_ACTIVITY:_
Return the listing below verbatim. Pictures do not belong in the copy.

INPUT: Begin

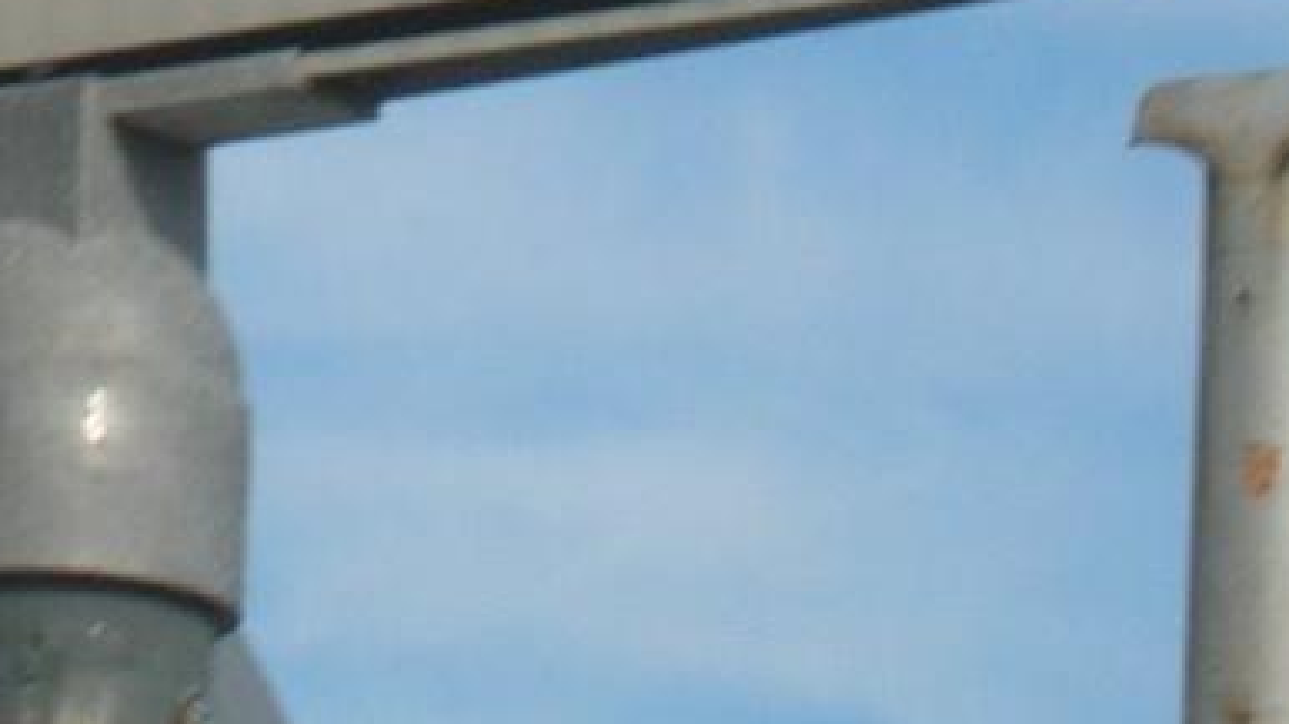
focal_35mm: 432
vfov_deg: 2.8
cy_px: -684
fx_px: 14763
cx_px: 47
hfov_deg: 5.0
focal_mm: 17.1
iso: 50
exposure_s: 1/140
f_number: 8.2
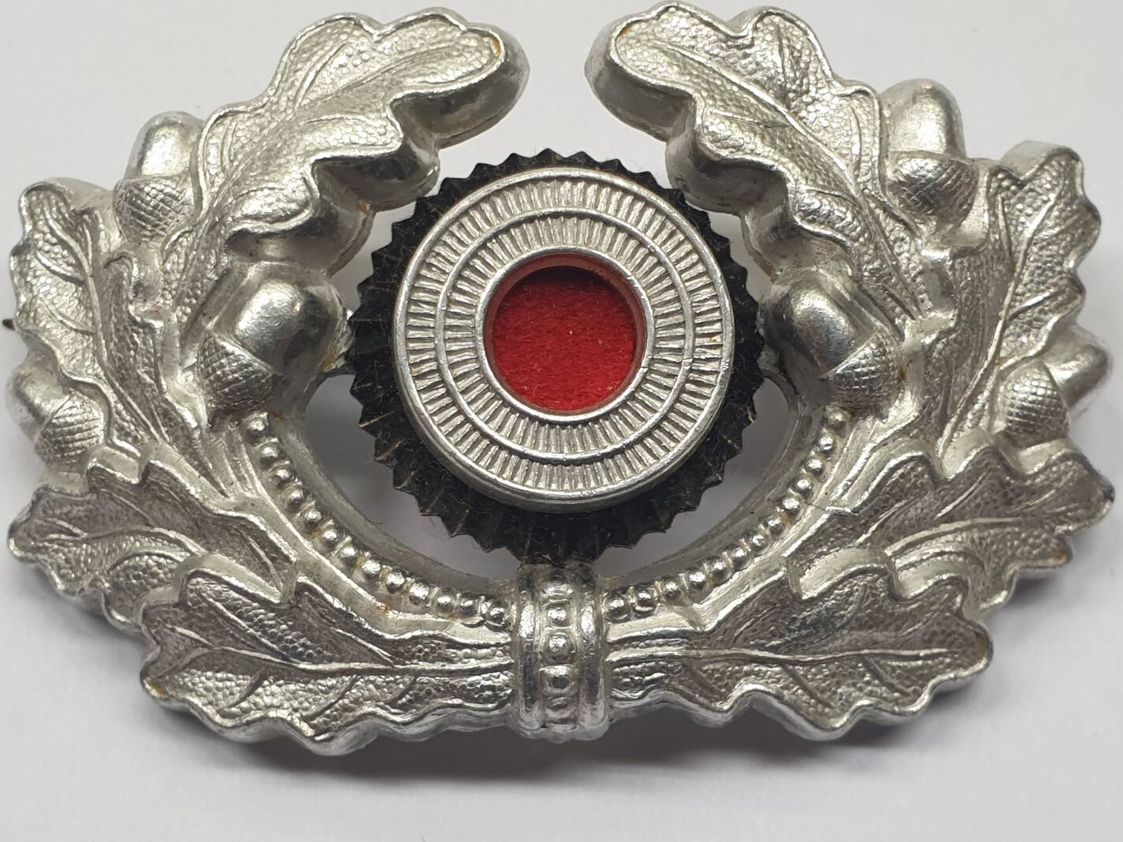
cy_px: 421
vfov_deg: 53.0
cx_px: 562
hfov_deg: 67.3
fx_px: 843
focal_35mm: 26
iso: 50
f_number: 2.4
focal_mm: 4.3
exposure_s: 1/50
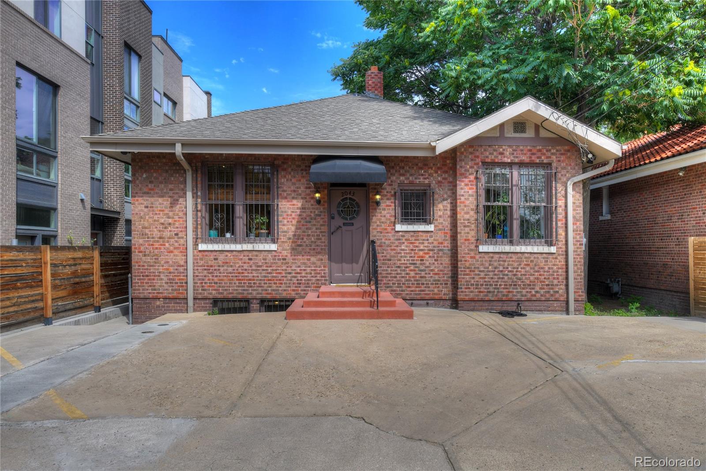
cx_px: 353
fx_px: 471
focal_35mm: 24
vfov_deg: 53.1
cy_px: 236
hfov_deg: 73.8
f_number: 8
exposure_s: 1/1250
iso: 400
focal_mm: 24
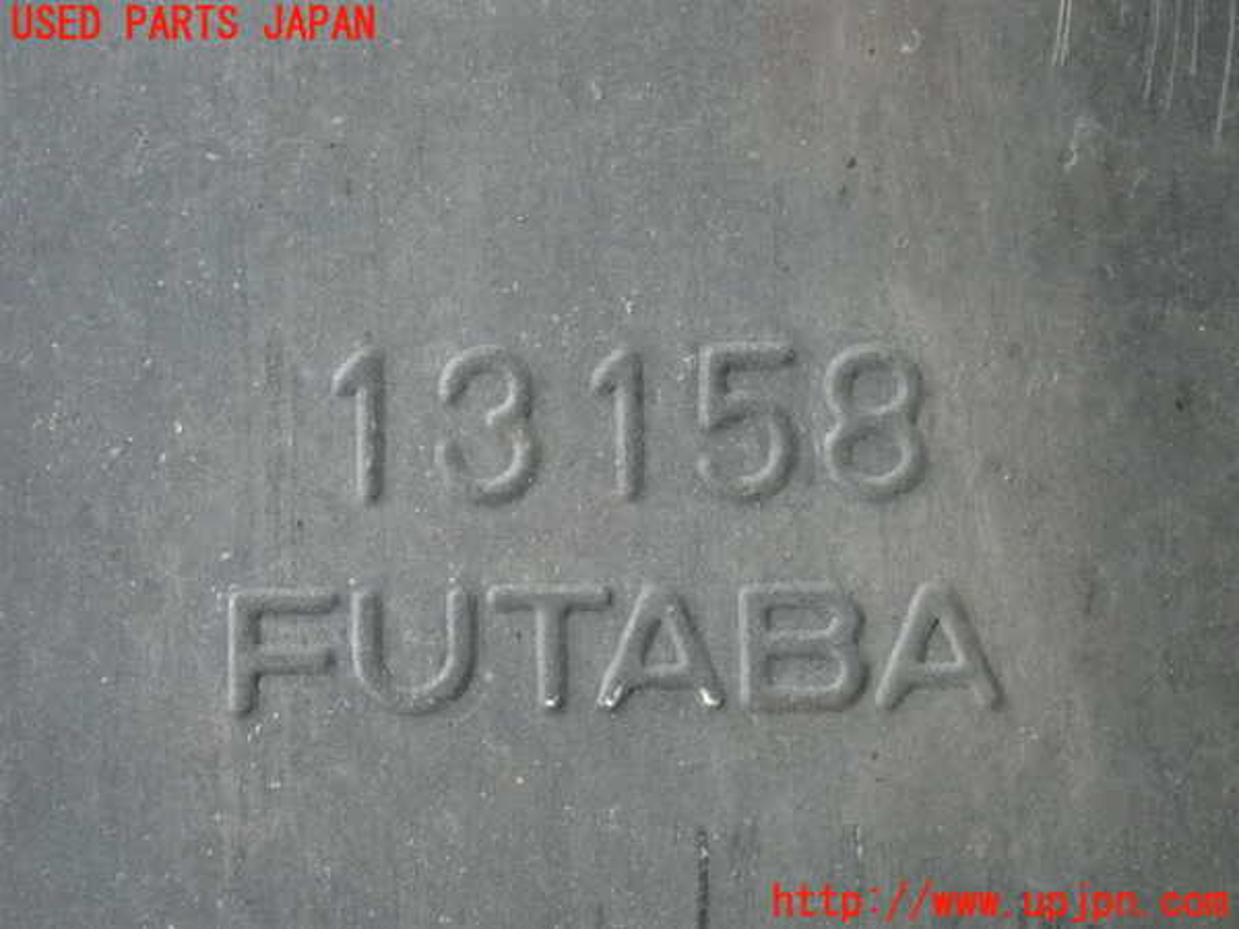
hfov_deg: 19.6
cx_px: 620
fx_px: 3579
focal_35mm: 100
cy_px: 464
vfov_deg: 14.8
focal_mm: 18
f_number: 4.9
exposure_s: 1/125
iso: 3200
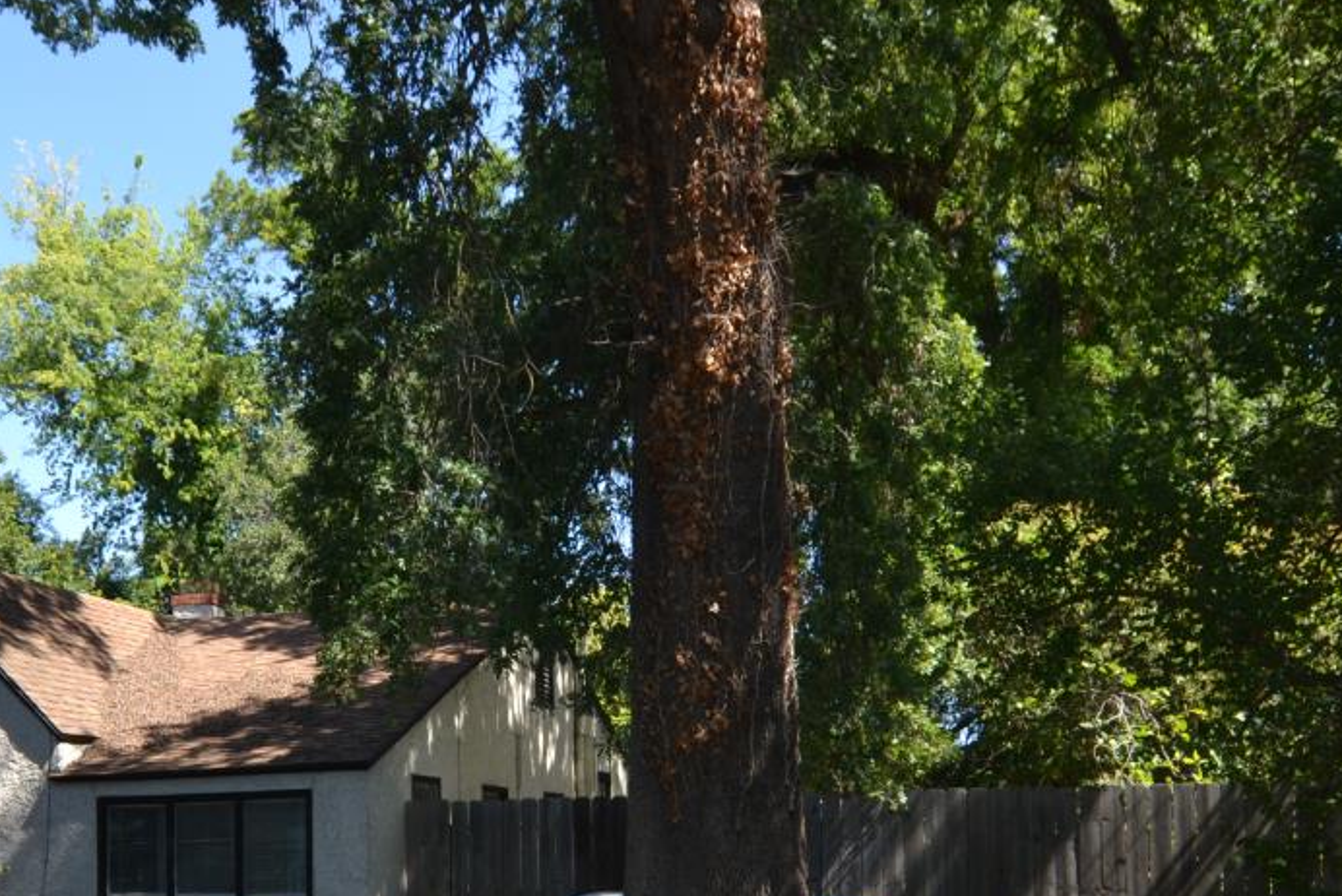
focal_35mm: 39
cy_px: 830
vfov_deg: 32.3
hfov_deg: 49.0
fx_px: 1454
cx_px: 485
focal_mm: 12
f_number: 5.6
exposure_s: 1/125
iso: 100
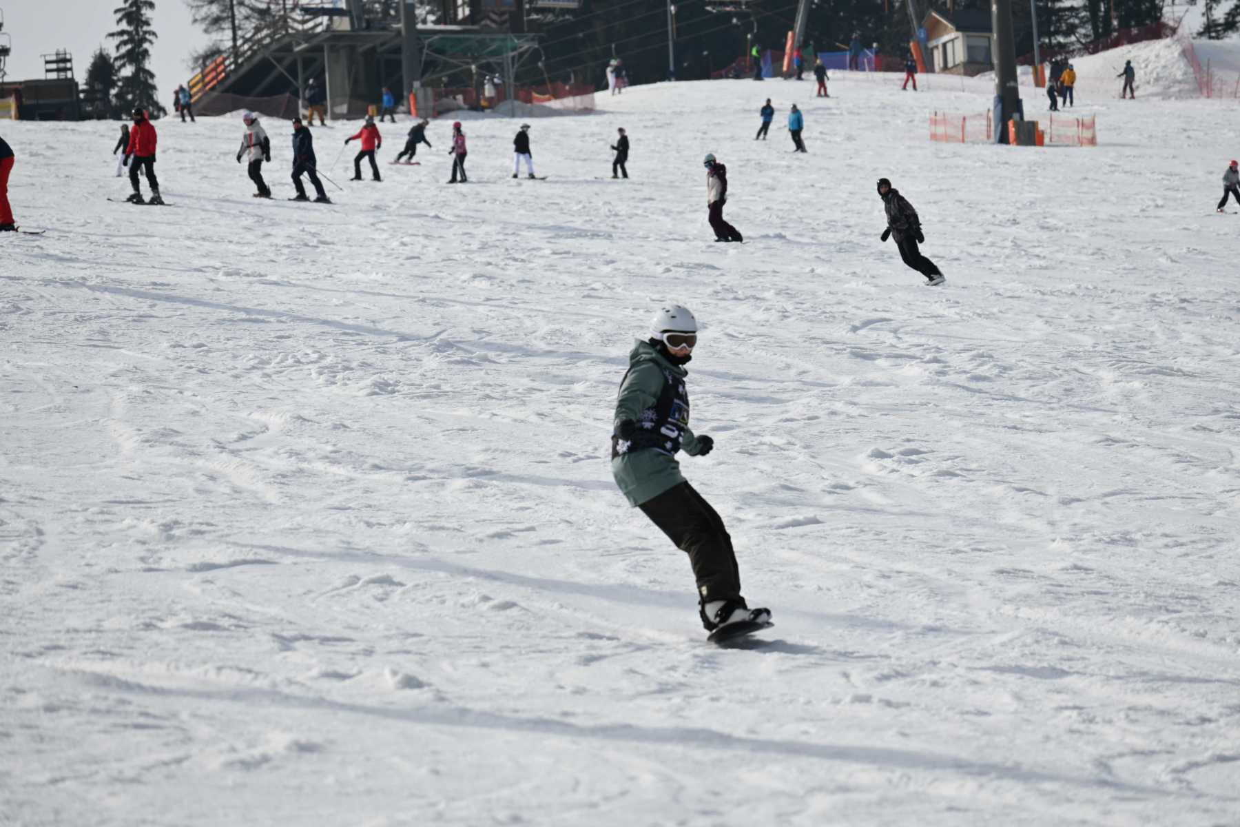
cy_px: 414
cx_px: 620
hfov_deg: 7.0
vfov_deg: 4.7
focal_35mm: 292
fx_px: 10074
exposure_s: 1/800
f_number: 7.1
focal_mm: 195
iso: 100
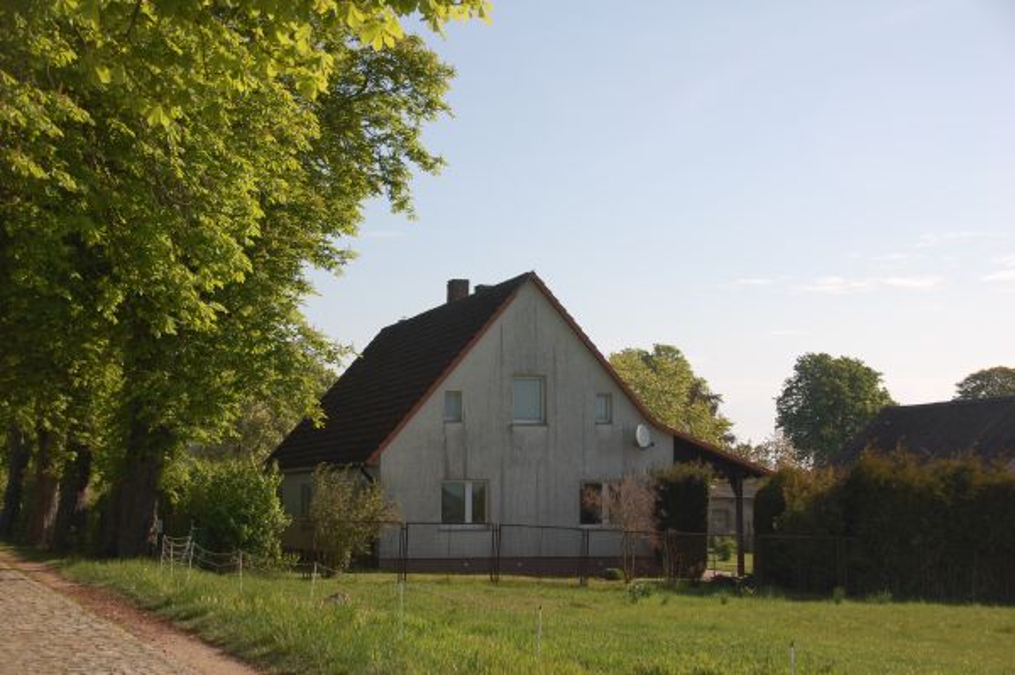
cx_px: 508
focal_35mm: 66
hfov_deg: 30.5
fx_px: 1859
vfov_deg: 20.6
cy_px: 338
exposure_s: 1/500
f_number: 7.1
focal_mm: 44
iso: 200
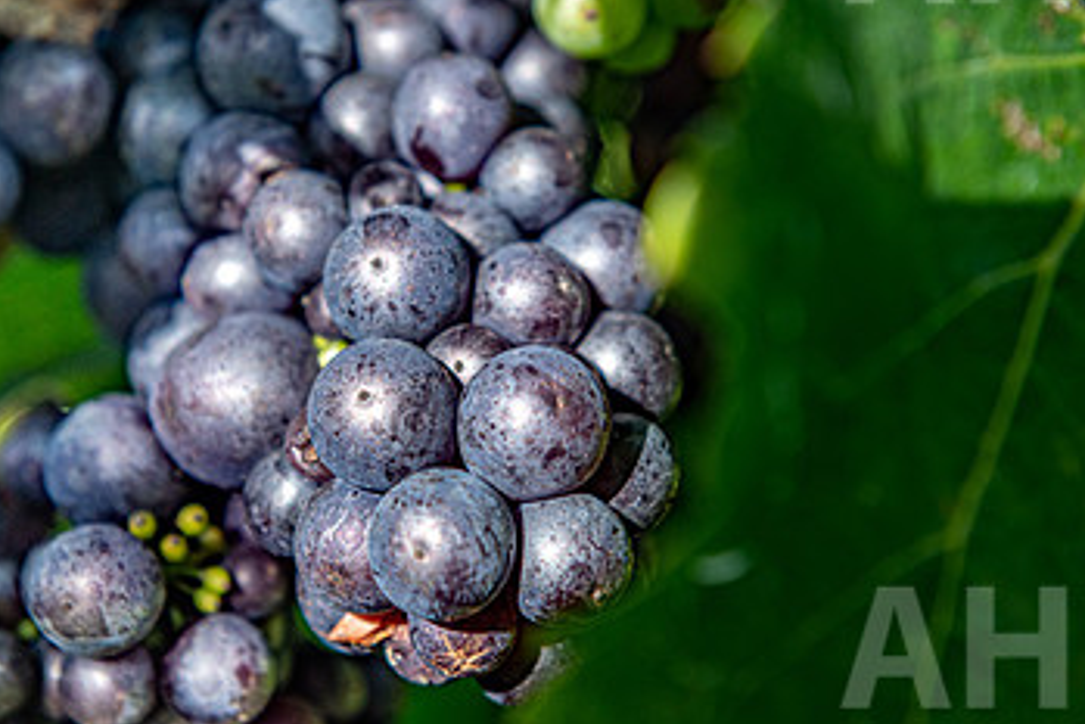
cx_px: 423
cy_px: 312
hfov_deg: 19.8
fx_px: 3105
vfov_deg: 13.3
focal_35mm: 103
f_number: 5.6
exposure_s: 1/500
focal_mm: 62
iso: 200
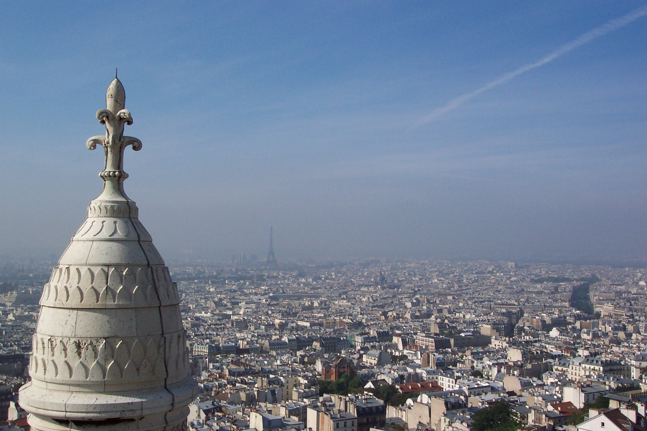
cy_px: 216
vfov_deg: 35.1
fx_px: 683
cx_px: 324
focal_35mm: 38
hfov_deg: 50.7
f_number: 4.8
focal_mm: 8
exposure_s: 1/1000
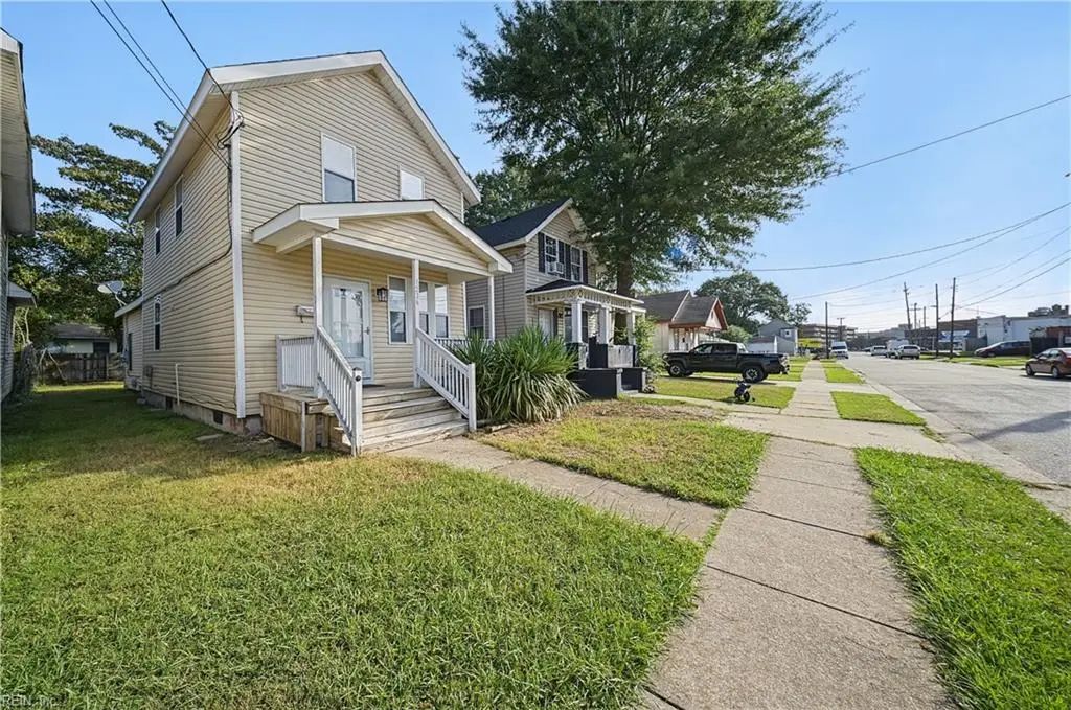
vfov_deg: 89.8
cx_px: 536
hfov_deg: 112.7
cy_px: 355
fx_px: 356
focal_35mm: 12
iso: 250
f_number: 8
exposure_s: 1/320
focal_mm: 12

INPUT: End

_RESPONSE TO THIS EXERCISE:_
focal_35mm: 432
vfov_deg: 2.8
cy_px: -684
fx_px: 14763
cx_px: 47
hfov_deg: 5.0
focal_mm: 17.1
iso: 50
exposure_s: 1/140
f_number: 8.2
cy_px: 421
vfov_deg: 53.0
cx_px: 562
hfov_deg: 67.3
fx_px: 843
focal_35mm: 26
iso: 50
f_number: 2.4
focal_mm: 4.3
exposure_s: 1/50
cx_px: 353
fx_px: 471
focal_35mm: 24
vfov_deg: 53.1
cy_px: 236
hfov_deg: 73.8
f_number: 8
exposure_s: 1/1250
iso: 400
focal_mm: 24
hfov_deg: 19.6
cx_px: 620
fx_px: 3579
focal_35mm: 100
cy_px: 464
vfov_deg: 14.8
focal_mm: 18
f_number: 4.9
exposure_s: 1/125
iso: 3200
focal_35mm: 39
cy_px: 830
vfov_deg: 32.3
hfov_deg: 49.0
fx_px: 1454
cx_px: 485
focal_mm: 12
f_number: 5.6
exposure_s: 1/125
iso: 100
cy_px: 414
cx_px: 620
hfov_deg: 7.0
vfov_deg: 4.7
focal_35mm: 292
fx_px: 10074
exposure_s: 1/800
f_number: 7.1
focal_mm: 195
iso: 100
cx_px: 508
focal_35mm: 66
hfov_deg: 30.5
fx_px: 1859
vfov_deg: 20.6
cy_px: 338
exposure_s: 1/500
f_number: 7.1
focal_mm: 44
iso: 200
cx_px: 423
cy_px: 312
hfov_deg: 19.8
fx_px: 3105
vfov_deg: 13.3
focal_35mm: 103
f_number: 5.6
exposure_s: 1/500
focal_mm: 62
iso: 200
cy_px: 216
vfov_deg: 35.1
fx_px: 683
cx_px: 324
focal_35mm: 38
hfov_deg: 50.7
f_number: 4.8
focal_mm: 8
exposure_s: 1/1000
vfov_deg: 89.8
cx_px: 536
hfov_deg: 112.7
cy_px: 355
fx_px: 356
focal_35mm: 12
iso: 250
f_number: 8
exposure_s: 1/320
focal_mm: 12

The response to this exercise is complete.